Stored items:
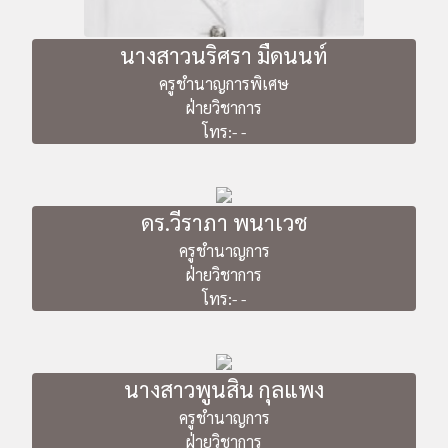
นางสาวนริศรา มืดนนท์
ครูชำนาญการพิเศษ
ฝ่ายวิชาการ
โทร:- -
ดร.วีราภา พนาเวช
ครูชำนาญการ
ฝ่ายวิชาการ
โทร:- -
นางสาวพูนสิน กุลแพง
ครูชำนาญการ
ฝ่ายวิชาการ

YOUR ASSIGNMENT
Print the data again word for word, pictures excluded.

ANSWER
นางสาวนริศรา มืดนนท์
ครูชำนาญการพิเศษ
ฝ่ายวิชาการ
โทร:- -
ดร.วีราภา พนาเวช
ครูชำนาญการ
ฝ่ายวิชาการ
โทร:- -
นางสาวพูนสิน กุลแพง
ครูชำนาญการ
ฝ่ายวิชาการ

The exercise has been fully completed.